Proposée en cabinet depuis des décennies, l'acupuncture pour arrêter de fumer repose souvent sur la stimulation de points précis de l'oreille (l'auriculothérapie), supposés agir sur le manque et l'envie. Séduisante par son côté non médicamenteux, elle a fait l'objet de nombreux essais cliniques, avec des résultats nettement plus modestes que ce que la popularité de la méthode laisserait penser.
Ce que montre la synthèse des essais cliniques
Une revue Cochrane consacrée à l'acupuncture et aux techniques apparentées pour l'arrêt du tabac, portant sur plusieurs dizaines d'essais randomisés, conclut qu'il n'existe pas de preuve solide que l'acupuncture soit plus efficace qu'une acupuncture placebo (aiguilles posées sur des points non spécifiques) pour arrêter durablement de fumer. Les quelques essais montrant un effet positif souffrent généralement de faiblesses méthodologiques (petits effectifs, absence de suivi à long terme) qui limitent la portée des conclusions.
Pourquoi la distinction avec le placebo est si difficile
L'un des obstacles majeurs de la recherche sur l'acupuncture est de constituer un vrai groupe témoin : contrairement à un médicament et un comprimé de sucre, il est difficile de simuler une séance d'aiguilles de façon totalement indétectable pour le patient. Cette difficulté méthodologique explique en partie pourquoi le niveau de preuve reste faible après des décennies d'études, sans qu'on puisse pour autant conclure avec certitude à une absence totale d'effet.
Ce qu'elle apporte quand même, sans remplacer le reste
Comme pour l'hypnose, une bonne partie du bénéfice ressenti par les personnes qui réussissent après une séance d'acupuncture tient probablement à l'engagement psychologique que représente la démarche : prendre rendez-vous, s'allonger, se rendre disponible pour soi pendant une heure.
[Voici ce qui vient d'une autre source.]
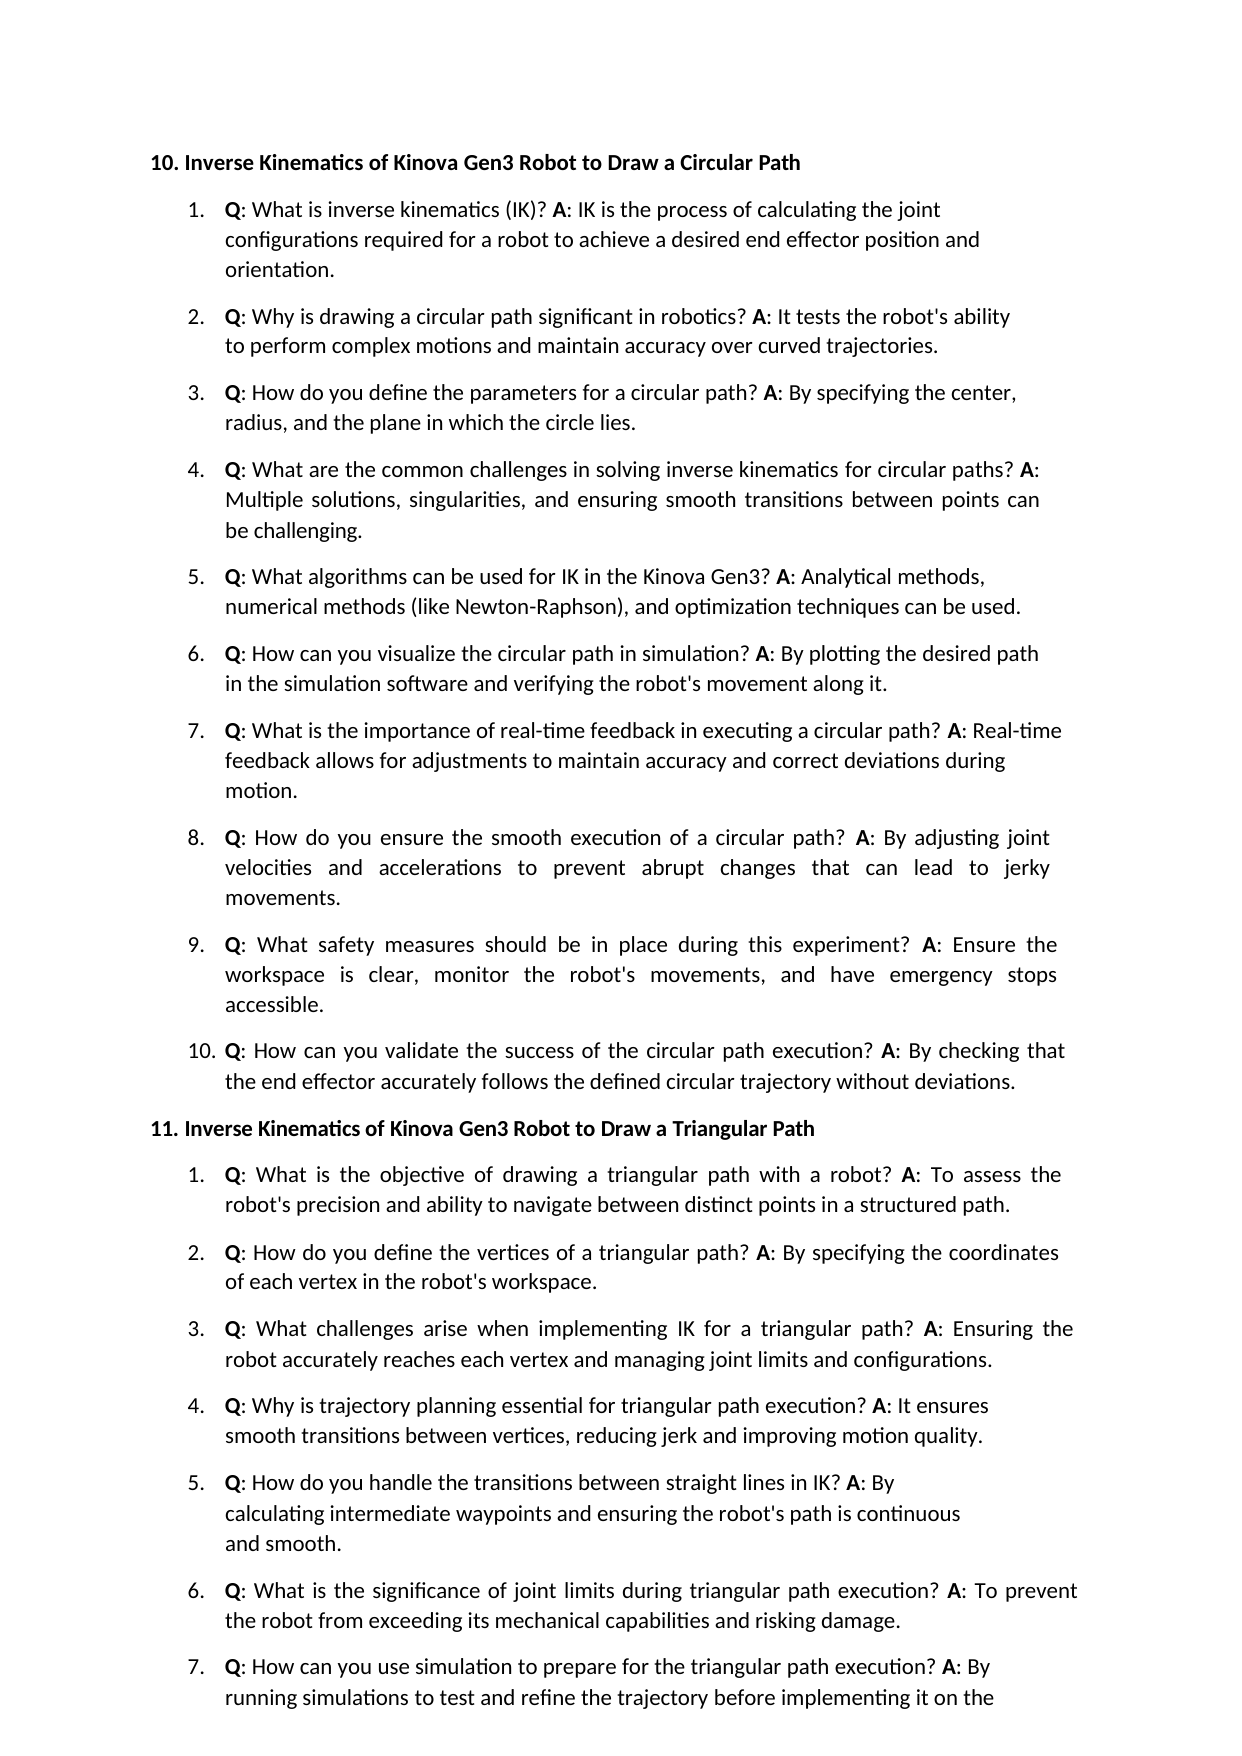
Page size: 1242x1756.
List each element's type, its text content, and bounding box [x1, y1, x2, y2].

list Q: What is inverse kinematics (IK)? A: IK is the process of calculating the joint configurations required for a robot to achieve a desired end effector position and orientation. [187, 195, 1073, 283]
list Q: How do you define the vertices of a triangular path? A: By specifying the coordinates of each vertex in the robot's workspace. [187, 1238, 1060, 1295]
list Q: How do you handle the transitions between straight lines in IK? A: By calculating intermediate waypoints and ensuring the robot's path is continuous and smooth. [187, 1468, 994, 1557]
list Q: How do you define the parameters for a circular path? A: By specifying the center, radius, and the plane in which the circle lies. [187, 378, 1077, 437]
list Q: How do you ensure the smooth execution of a circular path? A: By adjusting joint velocities and accelerations to prevent abrupt changes that can lead to jerky movements. [187, 823, 1051, 911]
list Q: What safety measures should be in place during this experiment? A: Ensure the workspace is clear, monitor the robot's movements, and have emergency stops accessible. [187, 930, 1057, 1018]
list Q: How can you validate the success of the circular path execution? A: By checking that the end effector accurately follows the defined circular trajectory without deviations. [187, 1037, 1066, 1095]
list Q: What is the importance of real-time feedback in executing a circular path? A: Real-time feedback allows for adjustments to maintain accuracy and correct deviations during motion. [187, 716, 1077, 804]
list Inverse Kinematics of Kinova Gen3 Robot to Draw a Triangular Path [150, 1114, 1153, 1142]
list Q: Why is trajectory planning essential for triangular path execution? A: It ensures smooth transitions between vertices, reducing jerk and improving motion quality. [187, 1391, 1059, 1450]
list Inverse Kinematics of Kinova Gen3 Robot to Draw a Circular Path [150, 148, 1153, 176]
list Q: What challenges arise when implementing IK for a triangular path? A: Ensuring the robot accurately reaches each vertex and managing joint limits and configurations. [187, 1314, 1074, 1373]
list Q: What algorithms can be used for IK in the Kinova Gen3? A: Analytical methods, numerical methods (like Newton-Raphson), and optimization techniques can be used. [187, 562, 1080, 621]
list Q: Why is drawing a circular path significant in robotics? A: It tests the robot's ability to perform complex motions and maintain accuracy over curved trajectories. [187, 302, 1029, 359]
list Q: What are the common challenges in solving inverse kinematics for circular paths? A: Multiple solutions, singularities, and ensuring smooth transitions between points can be challenging. [187, 455, 1040, 544]
list Q: What is the significance of joint limits during triangular path execution? A: To prevent the robot from exceeding its mechanical capabilities and risking damage. [187, 1576, 1078, 1634]
list Q: What is the objective of drawing a triangular path with a robot? A: To assess the robot's precision and ability to navigate between distinct points in a structured path. [187, 1160, 1062, 1219]
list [187, 1652, 1061, 1711]
list Q: How can you visualize the circular path in simulation? A: By plotting the desired path in the simulation software and verifying the robot's movement along it. [187, 639, 1056, 698]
Certaines personnes rapportent aussi un effet relaxant ponctuel utile pour traverser un pic d'envie, sans que cela ne remplace un accompagnement au niveau de preuve plus solide.
- Aucune preuve solide de supériorité par rapport à une acupuncture placebo pour un arrêt durable.
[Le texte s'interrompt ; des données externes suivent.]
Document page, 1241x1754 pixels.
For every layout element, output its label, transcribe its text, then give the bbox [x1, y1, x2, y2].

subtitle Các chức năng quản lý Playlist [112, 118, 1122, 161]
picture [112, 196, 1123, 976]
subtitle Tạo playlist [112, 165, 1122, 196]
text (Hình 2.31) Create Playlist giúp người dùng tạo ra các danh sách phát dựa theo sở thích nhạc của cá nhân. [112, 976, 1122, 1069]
- Difficulté méthodologique connue : simuler une fausse séance d'aiguilles de façon crédible est complexe.
- Bénéfice principal probable : l'engagement et le rituel plus que l'acupuncture elle-même.
- À envisager en complément, jamais en remplacement des substituts nicotiniques ou d'un accompagnement professionnel.
Où la placer parmi les autres méthodes
L'acupuncture rejoint ainsi la famille des méthodes au niveau de preuve limité mais au potentiel de ritualisation fort, aux côtés de l'hypnose et de la méditation de pleine conscience. Pour construire une stratégie solide, le comparatif complet des méthodes reste le point de départ le plus fiable avant d'ajouter une approche complémentaire comme celle-ci.